Comment by Earw0rm
3 days ago
The difference in a hierarchical org is that the structure is laid out on paper for everyone to see. The power dynamic is explicit rather than implicit.
(At least, it's supposed to be. You do get weird inversions from time to time, when a weak manager is put in charge of a domineering empire-builder, but it's rare - and even in that case, the rest of the org can see the anomaly - as they have a frame of reference to measure it against.)
"Humans are complicated" => that is my uncertainty caveat. We're not absolute-hierarchical nor absolute-flat, in much the same way as we're neither exactly chimp-like nor gorilla-like in terms of monogamy. My observation though (and hardly an original one) is that when we build organisations which try to deny hierarchy, it has a habit of sneaking in thru the back door.

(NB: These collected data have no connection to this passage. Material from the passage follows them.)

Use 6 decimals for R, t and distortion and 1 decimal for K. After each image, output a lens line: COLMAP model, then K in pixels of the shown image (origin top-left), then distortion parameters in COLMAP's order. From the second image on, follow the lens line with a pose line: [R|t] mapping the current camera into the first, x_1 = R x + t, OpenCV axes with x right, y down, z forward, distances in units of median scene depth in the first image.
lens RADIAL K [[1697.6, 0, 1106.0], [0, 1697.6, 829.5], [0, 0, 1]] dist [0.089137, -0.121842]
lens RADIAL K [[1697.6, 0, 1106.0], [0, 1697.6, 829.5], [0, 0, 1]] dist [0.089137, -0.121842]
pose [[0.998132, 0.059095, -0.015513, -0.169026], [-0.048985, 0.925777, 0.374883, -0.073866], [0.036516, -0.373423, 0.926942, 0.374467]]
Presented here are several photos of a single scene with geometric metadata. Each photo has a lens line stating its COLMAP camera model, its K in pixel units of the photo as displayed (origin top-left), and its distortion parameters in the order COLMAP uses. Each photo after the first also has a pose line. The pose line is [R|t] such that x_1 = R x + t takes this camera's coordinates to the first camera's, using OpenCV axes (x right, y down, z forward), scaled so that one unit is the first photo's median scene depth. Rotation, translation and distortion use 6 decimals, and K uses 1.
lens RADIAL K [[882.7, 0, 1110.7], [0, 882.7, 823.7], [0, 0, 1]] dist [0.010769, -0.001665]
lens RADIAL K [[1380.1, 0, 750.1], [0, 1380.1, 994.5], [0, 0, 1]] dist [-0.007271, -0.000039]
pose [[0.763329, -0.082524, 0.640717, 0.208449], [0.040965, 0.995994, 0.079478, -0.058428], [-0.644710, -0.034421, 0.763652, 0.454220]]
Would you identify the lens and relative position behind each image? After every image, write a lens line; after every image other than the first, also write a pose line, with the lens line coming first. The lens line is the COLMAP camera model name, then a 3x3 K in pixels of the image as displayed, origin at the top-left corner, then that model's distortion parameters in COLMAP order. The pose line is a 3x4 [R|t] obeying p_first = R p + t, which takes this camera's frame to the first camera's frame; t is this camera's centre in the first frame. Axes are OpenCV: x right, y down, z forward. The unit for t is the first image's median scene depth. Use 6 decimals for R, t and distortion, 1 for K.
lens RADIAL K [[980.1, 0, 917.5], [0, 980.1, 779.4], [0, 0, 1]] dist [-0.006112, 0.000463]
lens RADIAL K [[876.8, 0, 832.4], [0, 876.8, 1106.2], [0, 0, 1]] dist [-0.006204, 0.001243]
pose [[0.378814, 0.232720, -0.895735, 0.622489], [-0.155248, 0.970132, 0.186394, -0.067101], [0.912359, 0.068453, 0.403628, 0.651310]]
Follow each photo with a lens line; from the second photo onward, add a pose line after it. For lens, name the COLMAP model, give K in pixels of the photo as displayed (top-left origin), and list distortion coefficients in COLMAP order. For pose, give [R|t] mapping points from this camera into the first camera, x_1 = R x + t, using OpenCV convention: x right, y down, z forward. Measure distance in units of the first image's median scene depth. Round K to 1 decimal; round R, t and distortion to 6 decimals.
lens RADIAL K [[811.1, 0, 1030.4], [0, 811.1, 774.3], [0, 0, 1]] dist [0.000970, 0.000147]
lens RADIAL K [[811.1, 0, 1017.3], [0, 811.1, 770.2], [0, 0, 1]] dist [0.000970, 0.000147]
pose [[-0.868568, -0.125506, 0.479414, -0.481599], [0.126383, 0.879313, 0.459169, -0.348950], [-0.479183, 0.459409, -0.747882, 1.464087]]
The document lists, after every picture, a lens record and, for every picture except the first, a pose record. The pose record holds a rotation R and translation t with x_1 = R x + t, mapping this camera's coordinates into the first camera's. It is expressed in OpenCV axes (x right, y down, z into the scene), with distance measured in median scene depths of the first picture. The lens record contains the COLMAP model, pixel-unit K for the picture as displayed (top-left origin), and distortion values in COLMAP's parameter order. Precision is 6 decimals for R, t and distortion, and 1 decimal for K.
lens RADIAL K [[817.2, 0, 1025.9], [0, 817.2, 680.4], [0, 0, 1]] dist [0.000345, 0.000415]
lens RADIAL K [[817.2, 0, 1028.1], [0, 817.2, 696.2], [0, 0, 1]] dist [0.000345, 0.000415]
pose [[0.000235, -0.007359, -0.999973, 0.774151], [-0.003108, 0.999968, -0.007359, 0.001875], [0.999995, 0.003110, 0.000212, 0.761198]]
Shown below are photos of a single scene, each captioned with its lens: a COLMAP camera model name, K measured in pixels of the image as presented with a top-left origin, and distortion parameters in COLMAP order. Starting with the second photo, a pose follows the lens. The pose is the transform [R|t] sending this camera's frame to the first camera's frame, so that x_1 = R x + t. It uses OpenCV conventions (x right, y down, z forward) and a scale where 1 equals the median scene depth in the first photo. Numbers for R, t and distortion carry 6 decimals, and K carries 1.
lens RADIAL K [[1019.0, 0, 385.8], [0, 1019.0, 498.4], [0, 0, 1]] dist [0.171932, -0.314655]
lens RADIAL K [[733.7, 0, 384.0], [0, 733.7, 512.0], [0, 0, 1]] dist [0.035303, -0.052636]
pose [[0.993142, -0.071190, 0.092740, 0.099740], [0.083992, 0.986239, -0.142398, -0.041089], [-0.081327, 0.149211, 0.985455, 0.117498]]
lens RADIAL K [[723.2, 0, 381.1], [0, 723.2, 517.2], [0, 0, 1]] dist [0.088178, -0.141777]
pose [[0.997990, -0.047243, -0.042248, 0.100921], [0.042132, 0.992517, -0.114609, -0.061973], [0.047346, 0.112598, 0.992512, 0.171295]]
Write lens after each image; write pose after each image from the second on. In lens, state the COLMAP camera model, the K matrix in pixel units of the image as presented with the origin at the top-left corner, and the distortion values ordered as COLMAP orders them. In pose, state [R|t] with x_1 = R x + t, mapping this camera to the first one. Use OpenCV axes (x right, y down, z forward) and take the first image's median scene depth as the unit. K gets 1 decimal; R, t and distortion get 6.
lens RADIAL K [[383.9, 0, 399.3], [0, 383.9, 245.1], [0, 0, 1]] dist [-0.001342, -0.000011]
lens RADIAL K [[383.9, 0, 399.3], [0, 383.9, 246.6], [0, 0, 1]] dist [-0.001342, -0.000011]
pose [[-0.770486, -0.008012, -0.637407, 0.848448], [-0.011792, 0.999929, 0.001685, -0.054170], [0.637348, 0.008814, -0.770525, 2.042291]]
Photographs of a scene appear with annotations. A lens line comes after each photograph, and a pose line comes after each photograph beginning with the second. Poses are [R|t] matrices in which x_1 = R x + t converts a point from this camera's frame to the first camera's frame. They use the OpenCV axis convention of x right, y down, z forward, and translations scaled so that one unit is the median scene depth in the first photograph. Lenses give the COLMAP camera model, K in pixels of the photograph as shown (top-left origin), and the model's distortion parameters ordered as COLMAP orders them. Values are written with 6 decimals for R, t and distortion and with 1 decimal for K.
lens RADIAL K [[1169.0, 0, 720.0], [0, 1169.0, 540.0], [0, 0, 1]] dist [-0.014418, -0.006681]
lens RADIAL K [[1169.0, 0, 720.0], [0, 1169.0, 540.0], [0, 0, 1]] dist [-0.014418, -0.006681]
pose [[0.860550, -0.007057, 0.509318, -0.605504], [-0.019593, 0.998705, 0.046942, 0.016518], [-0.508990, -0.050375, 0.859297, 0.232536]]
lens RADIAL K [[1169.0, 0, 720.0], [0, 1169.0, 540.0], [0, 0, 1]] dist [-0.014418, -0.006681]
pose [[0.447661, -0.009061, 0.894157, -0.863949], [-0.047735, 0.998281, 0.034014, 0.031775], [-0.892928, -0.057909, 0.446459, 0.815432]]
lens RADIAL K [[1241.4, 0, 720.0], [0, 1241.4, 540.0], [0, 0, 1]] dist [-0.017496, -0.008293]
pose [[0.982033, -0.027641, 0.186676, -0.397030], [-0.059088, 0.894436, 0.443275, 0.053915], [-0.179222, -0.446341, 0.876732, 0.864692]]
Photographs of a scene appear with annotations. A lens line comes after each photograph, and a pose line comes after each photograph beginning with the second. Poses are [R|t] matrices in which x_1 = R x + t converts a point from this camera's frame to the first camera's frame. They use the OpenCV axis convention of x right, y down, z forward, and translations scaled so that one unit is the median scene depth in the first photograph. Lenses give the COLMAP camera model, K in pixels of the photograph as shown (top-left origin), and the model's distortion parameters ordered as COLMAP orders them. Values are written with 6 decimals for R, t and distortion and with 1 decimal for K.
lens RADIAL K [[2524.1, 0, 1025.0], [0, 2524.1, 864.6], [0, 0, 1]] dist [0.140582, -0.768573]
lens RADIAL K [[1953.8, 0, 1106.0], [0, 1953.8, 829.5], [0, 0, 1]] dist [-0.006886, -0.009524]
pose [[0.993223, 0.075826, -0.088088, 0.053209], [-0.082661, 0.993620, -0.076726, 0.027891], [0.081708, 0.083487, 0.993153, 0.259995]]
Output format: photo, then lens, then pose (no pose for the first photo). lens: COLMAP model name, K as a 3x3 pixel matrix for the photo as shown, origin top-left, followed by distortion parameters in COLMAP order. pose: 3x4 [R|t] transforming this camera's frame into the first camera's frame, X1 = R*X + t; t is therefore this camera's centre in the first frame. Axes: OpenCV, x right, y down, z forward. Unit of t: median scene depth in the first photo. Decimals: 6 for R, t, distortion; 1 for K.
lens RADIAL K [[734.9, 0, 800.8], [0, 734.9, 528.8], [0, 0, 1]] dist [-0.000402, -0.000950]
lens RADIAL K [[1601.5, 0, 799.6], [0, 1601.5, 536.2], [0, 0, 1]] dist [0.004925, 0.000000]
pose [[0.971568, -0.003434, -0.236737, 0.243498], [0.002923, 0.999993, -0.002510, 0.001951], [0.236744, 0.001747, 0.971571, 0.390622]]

There are more differences: A formally structured org isn't a flat org with titles attached.
> "Humans are complicated" => that is my uncertainty caveat. We're not absolute-hierarchical nor absolute-flat
yes
> when we build organisations which try to deny hierarchy, it has a habit of sneaking in thru the back door.
The same happens when we try to deny freedom. Empowering everyone, through freedom and universal equality and human rights, is the foundation of the very successful modern world.
As I said upthread, I think the focus on hierarchy and power is really an outgrowth of current anti-democratic politics, even if people don't explicitly think of it that way. That doesn't deny all hierarchy or power - it's a matter of degree: The history of modern democracy is to lean heavily toward individual freedom (for essential moral reasons too).